Toutefois, nous ne pouvons prolonger l’existence d’un gouvernement provisoire qui n’a aucune légitimité populaire, a fortiori après une élection. C’est pourquoi, je propose que l’assemblée désigne à la majorité absolue un chef de gouvernement issu de ses rangs, lequel aurait pour mission de former un gouvernement, composé de personnalités élues ou non à l’assemblée constituante, qu’il devrait présenter pour approbation par un vote de confiance à l’assemblée. S’il ne parvenait pas à réunir un gouvernement accepté par les élus, il serait démis de ses fonctions et le processus aurait lieu à nouveau dans les mêmes conditions. Une fois le gouvernement formé, sa mission serait d’assurer le bon fonctionnement de l’État et d’organiser la gestion des affaires courantes. En l’absence d’instances législatives, il pourrait gouverner par décrets mais ne pourrait en aucun cas réformer durablement les institutions du pays ou engager l’avenir de celui-ci au delà du mandat qui lui aurait été confié. À tout moment, il pourrait être révoqué par un vote solennel de l’assemblée constituante réunissant une majorité absolue, voire une majorité des deux-tiers, donnant lieu à l’élection d’un nouveau chef du gouvernement dans les mêmes conditions.

Je propose également que l’assemblée constituante se dote d’un président qui aurait pour mission de coordonner son travail.
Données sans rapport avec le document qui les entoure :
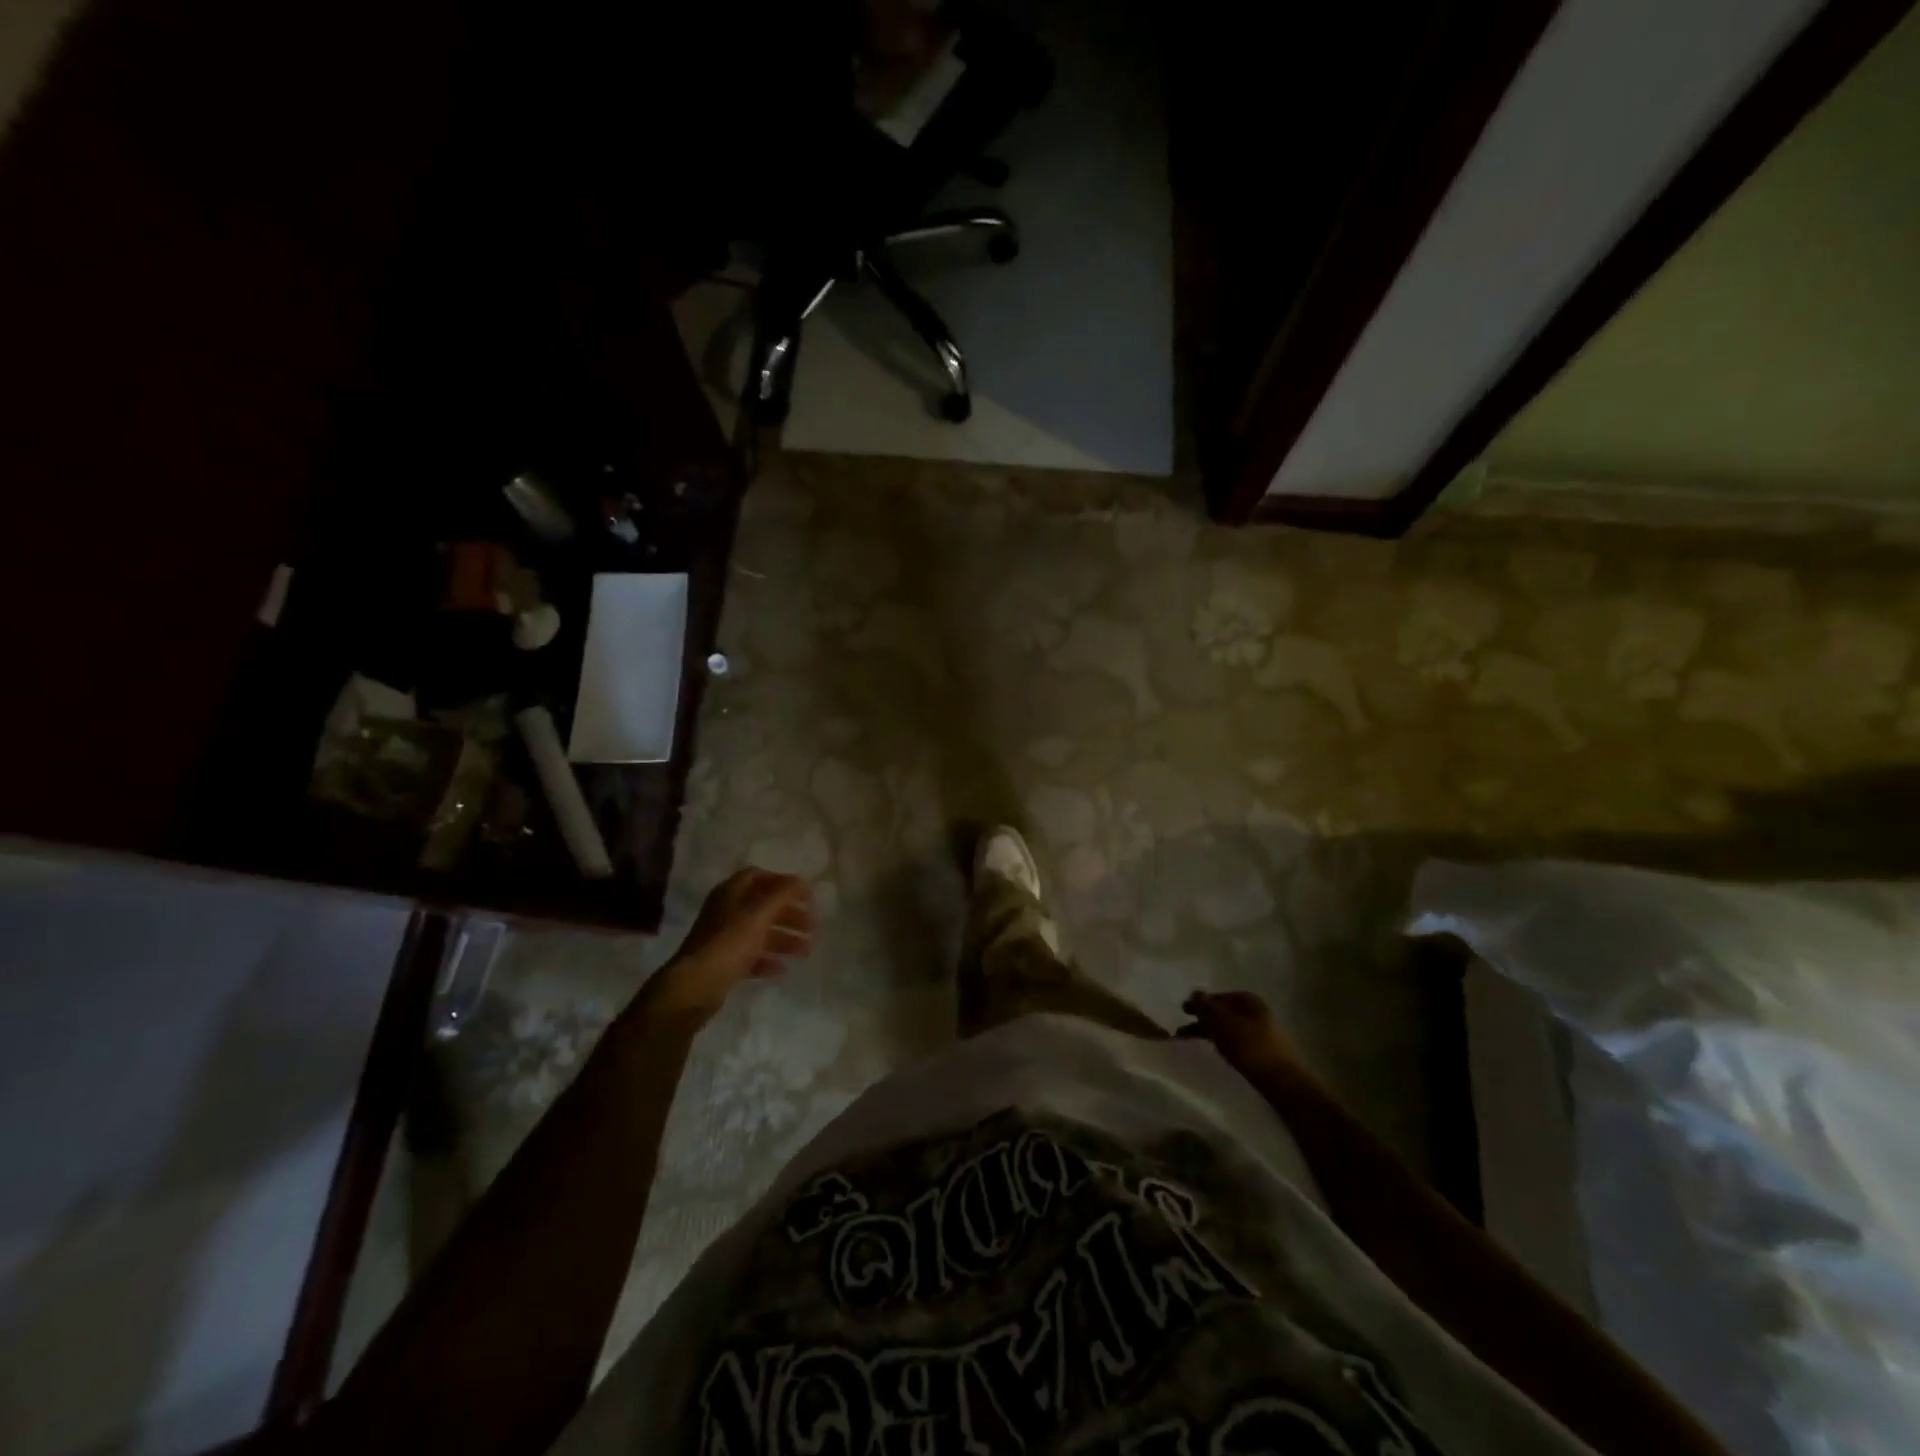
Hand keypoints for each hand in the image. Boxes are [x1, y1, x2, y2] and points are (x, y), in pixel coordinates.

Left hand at [648, 869, 814, 1028]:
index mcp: (730, 893)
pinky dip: (768, 959)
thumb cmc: (729, 943)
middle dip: (789, 914)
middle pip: (763, 906)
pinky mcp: (724, 963)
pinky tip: (782, 969)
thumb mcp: (759, 914)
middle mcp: (726, 912)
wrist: (694, 987)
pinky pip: (751, 956)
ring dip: (785, 938)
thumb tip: (801, 881)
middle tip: (813, 926)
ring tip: (806, 951)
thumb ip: (783, 894)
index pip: (758, 876)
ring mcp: (724, 938)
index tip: (805, 896)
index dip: (783, 882)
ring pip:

Il pourrait organiser l’assemblée en commissions ou groupes de travail, ayant chacun des attributions particulières et chargés d’une part spécifique du texte constitutionnel. C’est lui qui aurait la responsabilité de fixer l’ordre du jour des séances plénières et de recueillir les questions et les réclamations des élus. En cas d’empêchement du chef du gouvernement, c’est à lui que reviendrait d’organiser le choix d’un successeur et d’occuper l’intérim. Par ailleurs, afin de faciliter la représentation de toutes les tendances au sein des commissions, les élus pourraient également s’organiser en groupes parlementaires, et ce indépendamment de leurs listes et partis d’origine, lesquels seraient déposés pour enregistrement auprès du président de l’assemblée constituante.
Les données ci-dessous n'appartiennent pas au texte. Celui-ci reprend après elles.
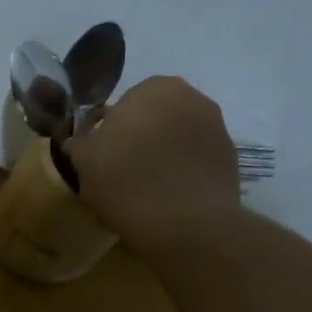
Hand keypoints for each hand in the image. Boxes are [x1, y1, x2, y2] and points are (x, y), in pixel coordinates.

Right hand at [65, 76, 240, 248]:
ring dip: (162, 154)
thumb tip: (81, 140)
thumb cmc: (127, 181)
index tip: (102, 157)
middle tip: (121, 172)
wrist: (187, 224)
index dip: (110, 130)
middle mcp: (192, 97)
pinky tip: (168, 197)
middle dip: (140, 138)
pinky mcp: (230, 159)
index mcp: (154, 87)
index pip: (124, 104)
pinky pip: (195, 160)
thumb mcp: (84, 160)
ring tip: (146, 188)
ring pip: (177, 138)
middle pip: (155, 117)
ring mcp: (217, 127)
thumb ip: (80, 141)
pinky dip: (182, 172)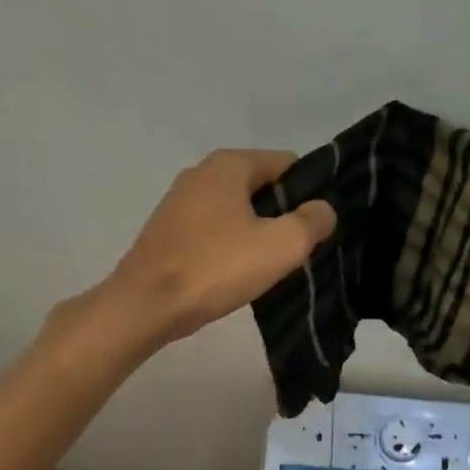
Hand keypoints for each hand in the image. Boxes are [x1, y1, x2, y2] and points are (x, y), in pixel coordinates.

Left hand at [102, 149, 335, 345]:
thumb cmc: (217, 268)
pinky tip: (236, 274)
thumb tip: (323, 209)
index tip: (317, 227)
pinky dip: (229, 247)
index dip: (309, 193)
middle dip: (282, 215)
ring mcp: (179, 202)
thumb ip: (312, 222)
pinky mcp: (168, 231)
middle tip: (298, 251)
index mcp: (229, 164)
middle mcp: (201, 173)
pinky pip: (213, 231)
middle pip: (261, 187)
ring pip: (236, 211)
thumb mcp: (281, 245)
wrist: (146, 305)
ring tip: (269, 267)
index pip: (287, 164)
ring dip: (256, 233)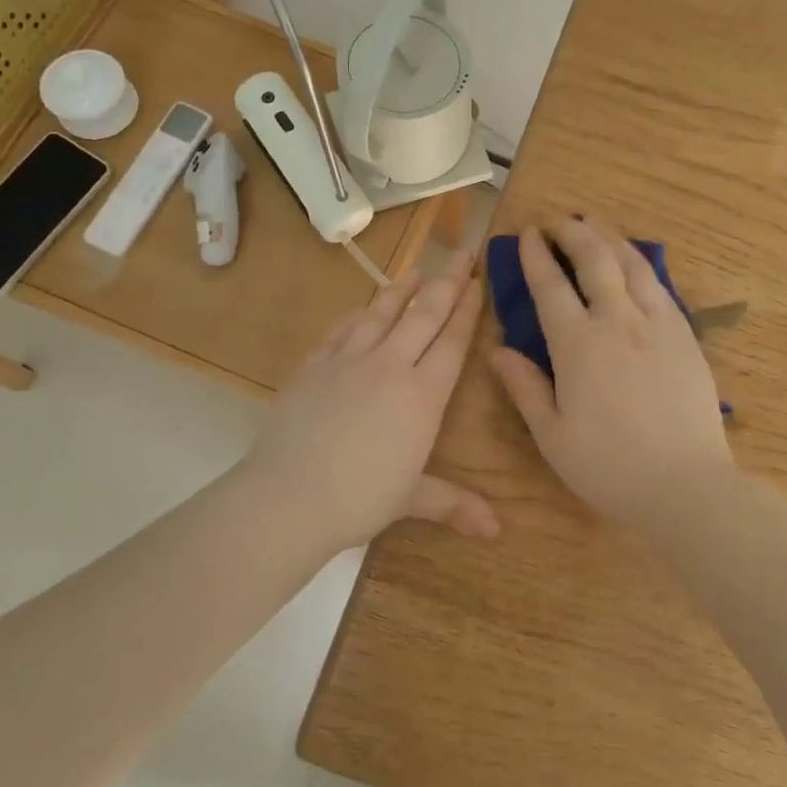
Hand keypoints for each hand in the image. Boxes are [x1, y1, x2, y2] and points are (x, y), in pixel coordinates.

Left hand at [241, 249, 497, 553]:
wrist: (288, 496)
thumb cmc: (359, 500)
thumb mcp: (412, 500)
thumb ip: (455, 504)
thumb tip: (497, 531)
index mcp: (423, 396)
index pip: (452, 342)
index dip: (468, 310)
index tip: (478, 282)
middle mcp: (390, 367)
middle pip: (424, 315)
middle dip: (446, 283)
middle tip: (462, 255)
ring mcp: (349, 361)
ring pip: (382, 313)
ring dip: (404, 289)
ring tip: (418, 269)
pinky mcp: (314, 365)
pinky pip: (343, 329)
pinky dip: (359, 314)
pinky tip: (364, 306)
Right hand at [490, 218, 733, 522]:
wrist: (685, 484)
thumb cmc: (609, 466)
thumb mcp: (552, 435)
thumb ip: (524, 387)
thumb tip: (496, 350)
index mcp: (578, 346)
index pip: (551, 286)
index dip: (537, 256)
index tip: (529, 233)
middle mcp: (618, 322)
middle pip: (595, 260)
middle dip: (574, 232)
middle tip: (560, 219)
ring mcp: (657, 325)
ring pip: (633, 265)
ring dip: (611, 238)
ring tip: (596, 223)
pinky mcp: (686, 336)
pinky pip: (661, 287)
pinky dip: (642, 265)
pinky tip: (636, 264)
Pour ce qui est de la durée du mandat de l’assemblée constituante, il me semble que si elle procède de manière méthodique et organisée, il ne saurait dépasser un an. En effet, la nature provisoire du gouvernement qui l’accompagne, ainsi que les nombreuses missions de restructuration de l’État qui sont nécessaires en Tunisie, et ce, tant sur le plan économique que structurel, éducatif et social, ne sauraient permettre que l’on perde du temps en vaines discutions. Certains sujets seront âprement débattus et donneront sans aucun doute lieu à d’interminables disputes, mais il est peu probable que le temps finisse par faire disparaître les divergences d’opinions et de sensibilités, et tôt ou tard, il faudra pendre des décisions. C’est pourquoi, si à l’issue de son mandat d’un an, l’assemblée n’est pas en mesure de présenter un texte constitutionnel définitif, je propose que soit organisée l’élection d’une nouvelle assemblée constituante qui aura pour mission de finir le travail entamé par la première, et ce dans les mêmes conditions.

Enfin, en accord avec ce qui me semble d’ores et déjà prévu, je propose que le texte constitutionnel ainsi obtenu soit soumis au référendum pour une adoption définitive par le peuple souverain.